Micro–macro transformation of railway networks

Abstract

This paper presents a bottom-up approach to automatic railway network simplification. Starting from a detailed microscopic level as it is used in railway simulation, the network is transformed by an algorithm to an aggregated level, i.e., to a macroscopic network, that is sufficient for long-term planning and optimization. Running and headway times are rounded to a user defined precision by a special cumulative method. After this “macrotization” trains from a given set of requests are added to the existing timetable by solving an optimal train path allocation problem. The objective of this problem is to maximize a sum of utilities of the allocated trains; the utility can be a constant, some monetary value, etc.
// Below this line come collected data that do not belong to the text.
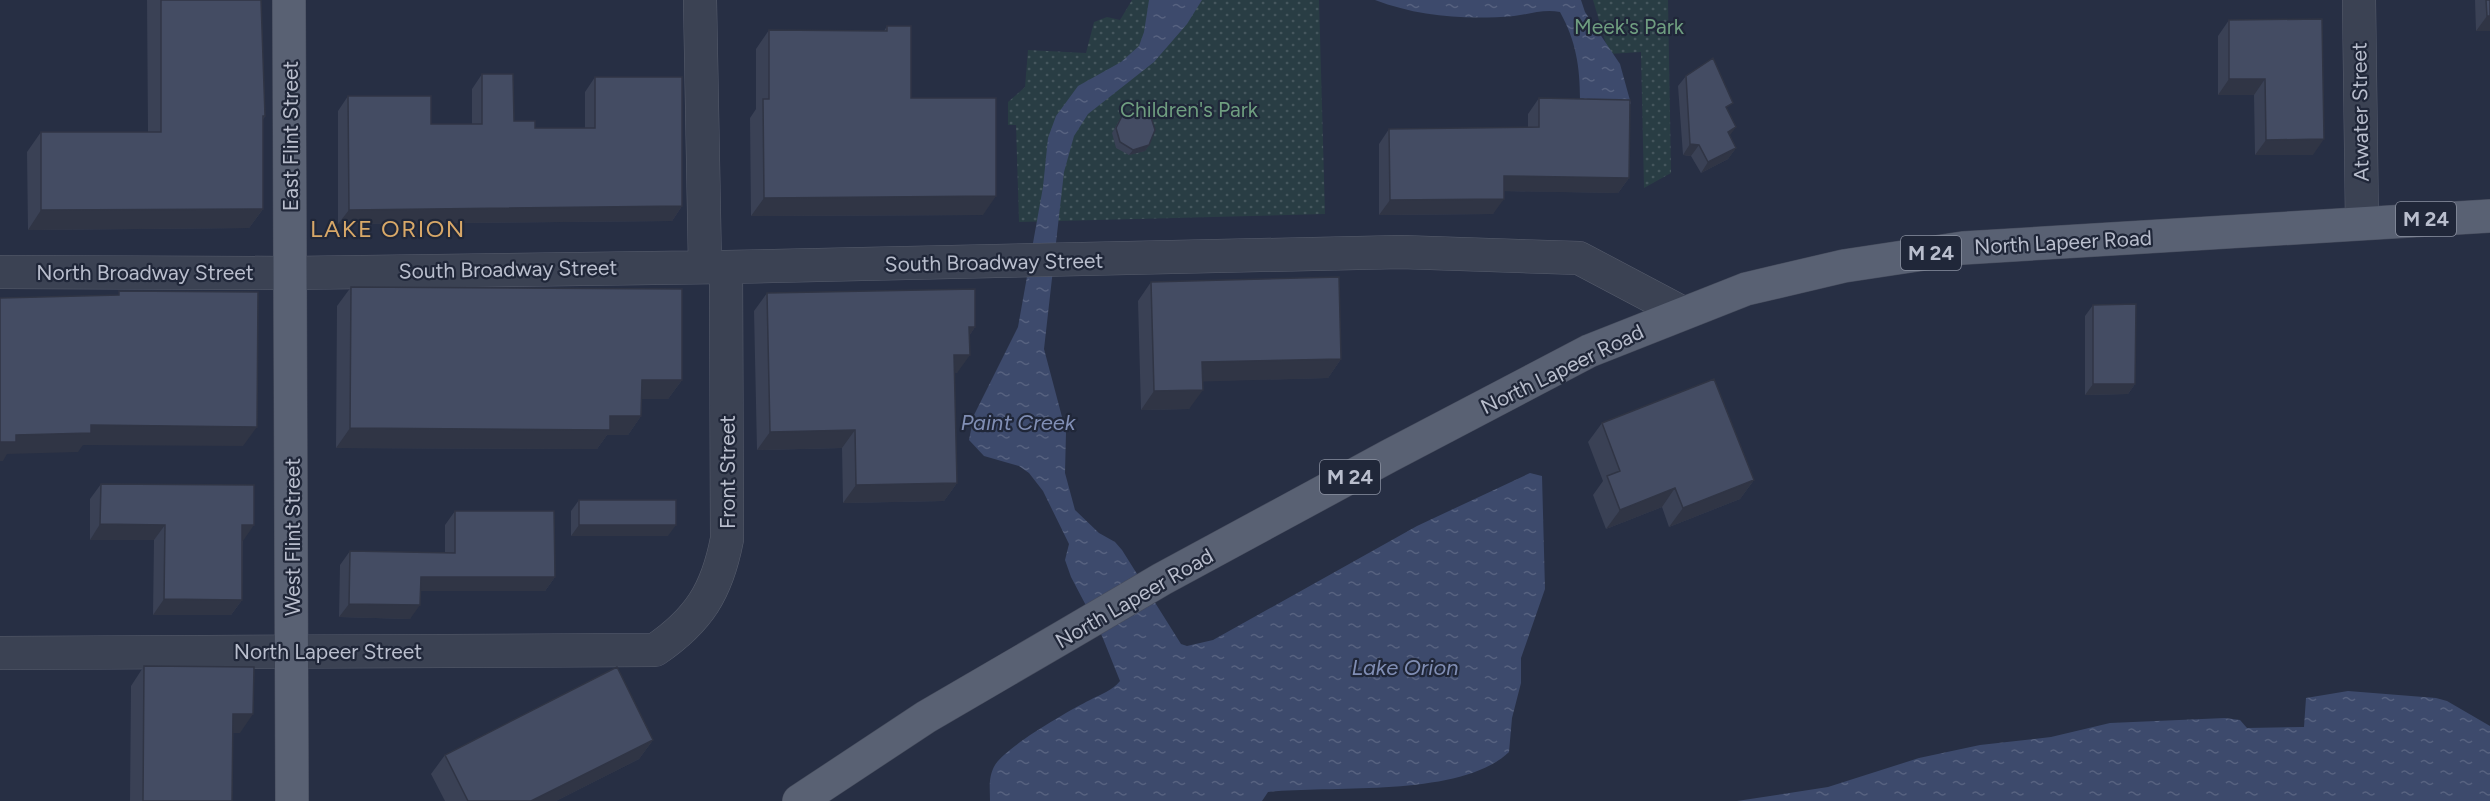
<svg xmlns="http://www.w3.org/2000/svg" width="2490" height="801" font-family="Figtree,sans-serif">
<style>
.green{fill:url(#green-dots)}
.water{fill:url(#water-ripples)}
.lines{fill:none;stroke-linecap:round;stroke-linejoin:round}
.minor-casing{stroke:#575d6d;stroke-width:34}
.major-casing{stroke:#454b5c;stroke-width:34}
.minor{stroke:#3b4253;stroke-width:33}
.major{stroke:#596173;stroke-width:33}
.wall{fill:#3a4155}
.shaded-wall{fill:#303545}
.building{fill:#444c63;stroke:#303545;stroke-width:1.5}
.labels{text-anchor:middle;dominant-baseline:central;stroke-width:4.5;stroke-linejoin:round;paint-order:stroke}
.shield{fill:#202739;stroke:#8b91a1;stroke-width:1.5}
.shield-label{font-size:20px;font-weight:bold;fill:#b9becd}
.park-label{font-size:21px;fill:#6f9e80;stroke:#202739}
.street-label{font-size:21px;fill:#b9becd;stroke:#202739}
.water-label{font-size:22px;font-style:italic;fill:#808eb4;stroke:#202739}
.quarter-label{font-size:24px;letter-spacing:1.5px;fill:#d8a868;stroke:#202739}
</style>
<defs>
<pattern id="green-dots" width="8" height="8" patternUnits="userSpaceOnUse" patternTransform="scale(1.5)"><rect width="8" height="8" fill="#293d44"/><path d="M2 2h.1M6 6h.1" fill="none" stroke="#46575e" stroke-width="1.8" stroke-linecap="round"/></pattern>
<pattern id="water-ripples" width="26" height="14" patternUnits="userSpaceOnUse" patternTransform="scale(1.5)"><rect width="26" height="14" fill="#3d4a6c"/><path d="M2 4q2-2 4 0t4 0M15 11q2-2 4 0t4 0" fill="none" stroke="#576280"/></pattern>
</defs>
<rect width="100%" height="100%" fill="#272f44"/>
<!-- green -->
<path class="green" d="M1132,0H1319L1325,214L1019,222L1016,125H1008V102L1025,87L1028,50L1086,53L1094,22L1107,17L1120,20Z
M1593,0H1668L1671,173L1644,188L1641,52L1609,54Z"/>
<!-- water -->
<path class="water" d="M1149,0H1202L1187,24L1154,62L1088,114L1074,136L1064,172L1044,349L1066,432L1065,473L1075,510L1099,533L1115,542L1122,550L1181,644L1187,646L1213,640L1417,526L1530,473L1542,476L1545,589L1521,658V683L1512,718L1509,752C1461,798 1332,785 1268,792L1262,801H990C990,788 988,777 995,765C1007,746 1068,711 1090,700C1101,694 1112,691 1120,681L1102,636L1071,577L1065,560L1069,544L1043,491L1029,473L1019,466L984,456L969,440L974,415L1018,327L1043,187L1048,138L1056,116L1078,86L1121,62L1139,46L1144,32Z
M1375,0H1581L1585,12L1620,64L1631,104L1607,108L1580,99C1580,67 1576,41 1560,12C1544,9 1530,14 1514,16C1467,20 1420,17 1375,0Z
M2348,691L2436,698L2447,701L2490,726V801H1737L1828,787L1919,758L1980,745L2051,737L2110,723L2225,718L2240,720L2247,728L2304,727L2306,698Z"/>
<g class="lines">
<defs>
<path id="minor" d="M700,0L705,266
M2359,0L2362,223
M0,272L291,273L726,267L1401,252L1579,258L1683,313
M0,653L655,650C699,620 717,591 727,539L726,267"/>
<path id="major" d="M289,0L292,801
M799,801L926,717L1070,633L1162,579L1389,456L1589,351L1746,289L1844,266L1963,248L2490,216"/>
</defs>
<!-- minor casing -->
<use href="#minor" class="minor-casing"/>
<!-- major casing -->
<use href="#major" class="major-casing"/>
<!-- minor -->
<use href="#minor" class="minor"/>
<!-- major -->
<use href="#major" class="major"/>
</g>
<!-- wall -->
<path class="wall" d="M147,0H261L265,116L263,120V209L249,228L28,230L27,152L41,132H148Z
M2475,0H2490V31H2476Z
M2229,20L2313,155H2255L2254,95H2218V36Z
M887,26L911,98L983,215L751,216L750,118L756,109V49L769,30L884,31Z
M482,74L514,121L535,128H585V92L595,77L682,206L672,221L338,224V111L348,96L431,124H472V89Z
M1686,76L1728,110L1730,136L1736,148L1728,159L1701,173L1691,156L1683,155L1678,86Z
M1539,98L1629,178L1618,193L1504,191L1493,214L1379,215V144L1389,129L1528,127V114Z
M1123,114L1149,145L1145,151L1129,155L1116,148L1112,133Z
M1151,282L1341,359L1328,378L1202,381L1189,409L1141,410L1138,301Z
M351,287L682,380L668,399H642L641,416L628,435H607L597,449L336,448L337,306Z
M767,293L975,327L969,336L957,373H954L957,483L944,501L843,503L842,448L757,450L754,311Z
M2093,305L2135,384L2128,394L2085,395V316Z
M1602,423L1754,480L1740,499L1669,527L1662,507L1606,529L1593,495L1603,481L1588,442Z
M101,484L243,541L242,600L231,615H153L154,540H90V499Z
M579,500L668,536H571V511Z
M455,511L555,577L545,591H420L410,619L339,617L340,565L350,551L445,553V525Z
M144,666L240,733H233L232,801H130L131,686Z
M653,740L639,759L556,801H445L431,774L445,755Z"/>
<!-- shaded-wall -->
<path class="shaded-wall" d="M2487,16H2490V31H2476Z
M2229,79H2265L2254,95H2218Z
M1736,127L1728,138V132Z
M2324,139L2313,155H2255L2266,140Z
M1690,144L1699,145L1691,156L1683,155Z
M1149,145L1145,151L1129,155L1133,150Z
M1736,148L1728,159L1701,173L1708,162Z
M1504,176L1629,178L1618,193L1493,191Z
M996,196L983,215L751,216L764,198Z
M1504,199L1493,214L1379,215L1390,200Z
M682,206L672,221L338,224L349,210Z
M263,209L249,228L28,230L41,210Z
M969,327H975L963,345Z
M954,355H970L957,373H942Z
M1341,359L1328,378L1188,382L1202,362Z
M642,380H682L668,399H628Z
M2093,384H2135L2128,394L2085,395Z
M1203,390L1189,409L1141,410L1154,391Z
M610,416H641L628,435H607L597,449L336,448L350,428Z
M91,425L257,427L243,446L83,445L78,452L7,454L3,461H0V442L16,435Z
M855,430L842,448L757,450L770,432Z
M1754,480L1740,499L1669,527L1683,508Z
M957,483L944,501L843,503L856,485Z
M1675,488L1662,507L1606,529L1620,510Z
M100,524L165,525L154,540H90Z
M242,525H254L243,541H231Z
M579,525H676L668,536H571Z
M421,577H555L545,591H411Z
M164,599L242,600L231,615H153Z
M349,604L420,605L410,619L339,617Z
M233,714H253L240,733H219Z
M653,740L639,759L556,801H531Z"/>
<!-- building -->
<path class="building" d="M161,0H261L265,116H263V209L41,210V132H161Z
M2486,0H2490V16H2487Z
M2322,19L2324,139L2266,140L2265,79H2229V20Z
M887,26H911V98H996V196L764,198L763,99H769V30L887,31Z
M1713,58L1733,103L1726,107L1736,127L1728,132L1736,148L1708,162L1699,145L1690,144L1686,76Z
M482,74H513L514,121H535V128H595V77H682V206L349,210L348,96H431V124H482Z
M1539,98L1630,100L1629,178L1504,176V199L1390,200L1389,129L1539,127Z
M1139,109L1150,114L1155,130L1149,145L1133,150L1120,142L1116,128L1123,114Z
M1339,277L1341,359L1202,362L1203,390L1154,391L1151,282Z
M351,287L682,289V380H642L641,416H610V430L350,428Z
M975,289V327H969L970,355H954L957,483L856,485L855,430L770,432L767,293Z
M119,291L258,292L257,427L91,425V433L16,435V442H0V298L119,295Z
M2136,304L2135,384H2093V305Z
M1714,379L1754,480L1683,508L1675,488L1620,510L1607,476L1620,471L1602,423Z
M101,484L254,485V525H242V600L164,599L165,525L100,524Z
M579,500H676V525H579Z
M455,511H554L555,577H421L420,605L349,604L350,551L455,553Z
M144,666L254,667L253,714H233L232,801H143Z
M617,667L653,740L531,801H468L445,755Z"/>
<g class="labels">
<!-- shield labels -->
<g class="shield">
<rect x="2396" y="202" width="60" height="34" rx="4.5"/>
<rect x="1901" y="236" width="60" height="34" rx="4.5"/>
<rect x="1320" y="460" width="60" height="34" rx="4.5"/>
</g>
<g class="shield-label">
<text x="2426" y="219">M 24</text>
<text x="1931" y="253">M 24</text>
<text x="1350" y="477">M 24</text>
</g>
<!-- park labels -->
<g class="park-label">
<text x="1629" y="26">Meek's Park</text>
<text x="1189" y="109">Children's Park</text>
</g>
<!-- street labels -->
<g class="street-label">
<text transform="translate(2360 112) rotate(-91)">Atwater Street</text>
<text transform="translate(290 136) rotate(-90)">East Flint Street</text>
<text transform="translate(2063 242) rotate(-3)">North Lapeer Road</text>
<text transform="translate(994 262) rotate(-1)">South Broadway Street</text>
<text transform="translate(508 269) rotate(-1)">South Broadway Street</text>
<text x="145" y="272">North Broadway Street</text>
<text transform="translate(1562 369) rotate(-26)">North Lapeer Road</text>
<text transform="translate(727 472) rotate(-90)">Front Street</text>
<text transform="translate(292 537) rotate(-90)">West Flint Street</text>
<text transform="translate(1134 598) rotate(-30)">North Lapeer Road</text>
<text x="328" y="651">North Lapeer Street</text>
</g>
<!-- water labels -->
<g class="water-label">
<text x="1018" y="422">Paint Creek</text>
<text x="1405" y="667">Lake Orion</text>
</g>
<!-- quarter labels -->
<g class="quarter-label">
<text x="388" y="228">LAKE ORION</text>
</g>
</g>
</svg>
The optimized schedule is re-transformed back to the microscopic level in such a way that it can be simulated without any conflicts between the train paths. We apply this algorithm to macrotize a microscopic network model of the highly frequented Simplon corridor in the Alps between Switzerland and Italy. To the best knowledge of the authors and confirmed by several railway practitioners this was the first time that track allocations that have been produced in a fully automatic way on a macroscopic scale fulfill the requirements of the originating microscopic model and withstand an evaluation in the microscopic simulation tool OpenTrack. Our micro–macro transformation method allows for a much faster planning and provides solutions of a quality that are at least comparable to the most sophisticated manual schedules. In this way meaningful scenario analyses can be carried out that pave the way towards a new level of decision support in railway planning.